Mantrailer: Ein neuer Verein will Hunde so trainieren, daß sie wirkungsvoller als bisher nach Vermißten suchen können.
Koberg. Vermißt wird ein verwirrter Senior aus einem Ahrensburger Altersheim. In der Nähe des U-Bahnhofes West wurde er zuletzt gesehen. Ein Fall für Mantrailer Nord e.V. Der im April gegründete Verein bildet als einziger in der Region Rettungshunde aus, die mit Geruchsstoffen der vermißten Person arbeiten ("Mantrailing"). Cornelia Kleyer (48) aus Koberg, die Vereinsvorsitzende, hält ihrer Harzer Fuchshündin Fina (5) einen alten Handschuh des Vermißten in einer Plastiktüte unter die Nase. "Es ginge auch ein Kopfkissen, eine Bürste, eine Uhr, ein Ring. So nimmt Fina die Geruchsspur auf."
Wie entsteht diese Spur? "Der Mensch verliert beim Gehen rund 40 000 Zellen in der Minute", erläutert Kleyer. "Diese abgestorbenen Partikel sind der Trail, englisch für Fährte, Spur. Der Hund fängt beim Lernen mit frischen Fährten an, dann folgen drei oder vier Tage alte Gerüche."

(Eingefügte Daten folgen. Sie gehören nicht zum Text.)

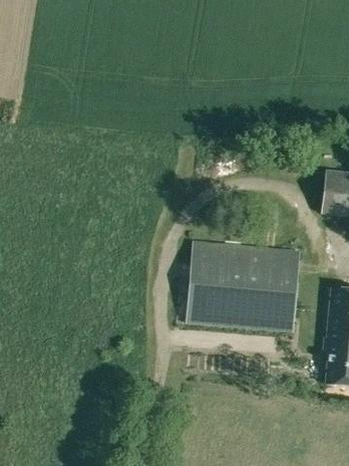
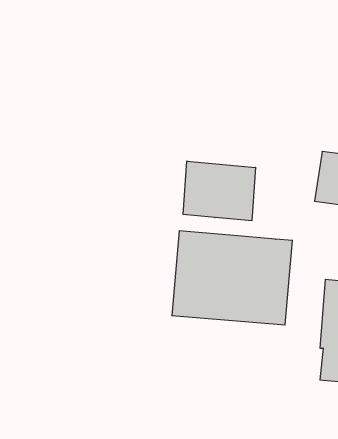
building: none -> [183,161,256,221]

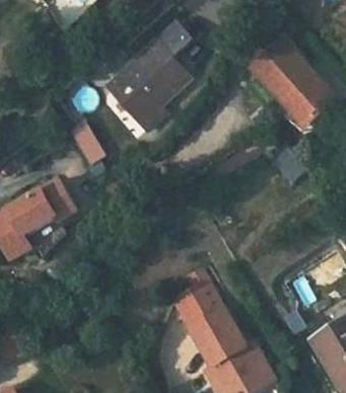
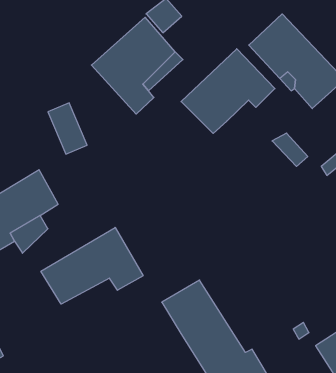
building: none -> [181,49,275,133]
building: none -> [41,227,143,304]

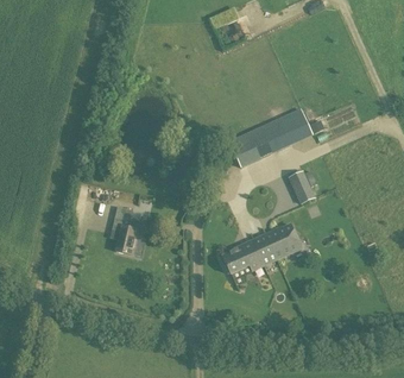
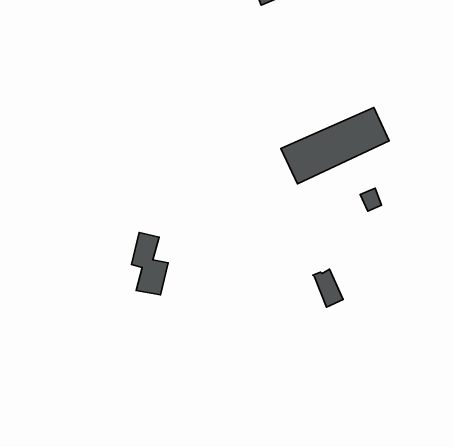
building: [265,226,299,259] -> none
building: [221,241,263,275] -> none

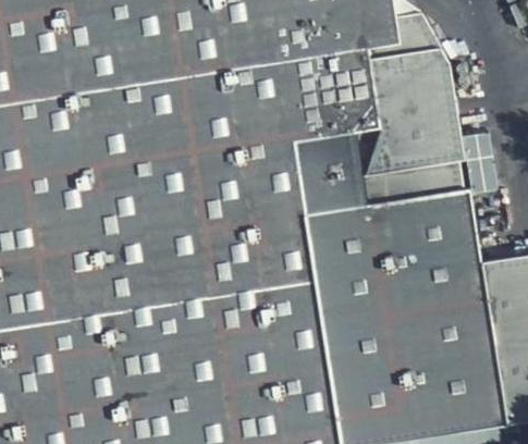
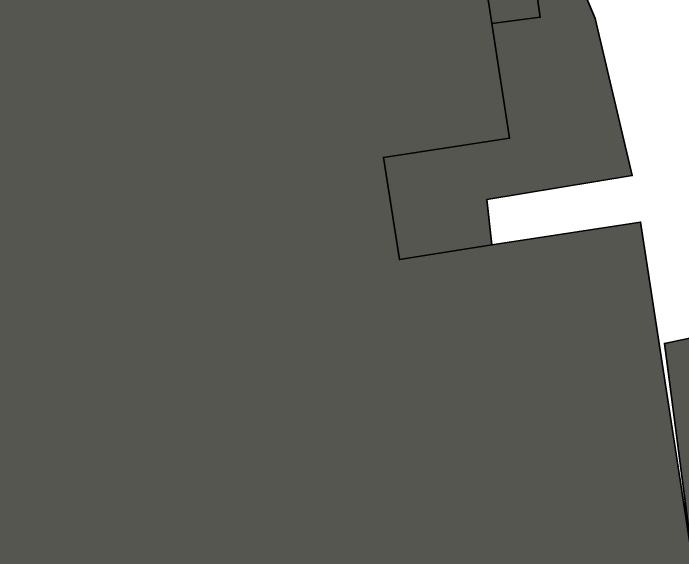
building: [367,151,470,198] -> none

Die gelernte Anwaltsfachgehilfin muß heute unter verschärften Bedingungen arbeiten: "Es herrscht viel Wind. Sturm, Hitze, Platzregen sind die schlimmsten Feinde des Mantrailers." Sie können die Hautschuppen weit verstreuen, so daß der Hund manchmal neben der Spur läuft. Fina, die an einer langen Leine läuft, zieht ihre Herrin zielstrebig vom Parkplatz an der Hamburger Straße über die Ampel, schnuppert am Zaun des griechischen Restaurants und an den Wänden des U-Bahnhofes, bevor sie um die Ecke flitzt: Hier, auf der Treppe zum Lebensmittelforschungsinstitut, kauert eine zusammengesunkene Gestalt. Fina bleibt neben ihr sitzen, zeigt damit ihrer Herrin, daß dies die gesuchte Person ist.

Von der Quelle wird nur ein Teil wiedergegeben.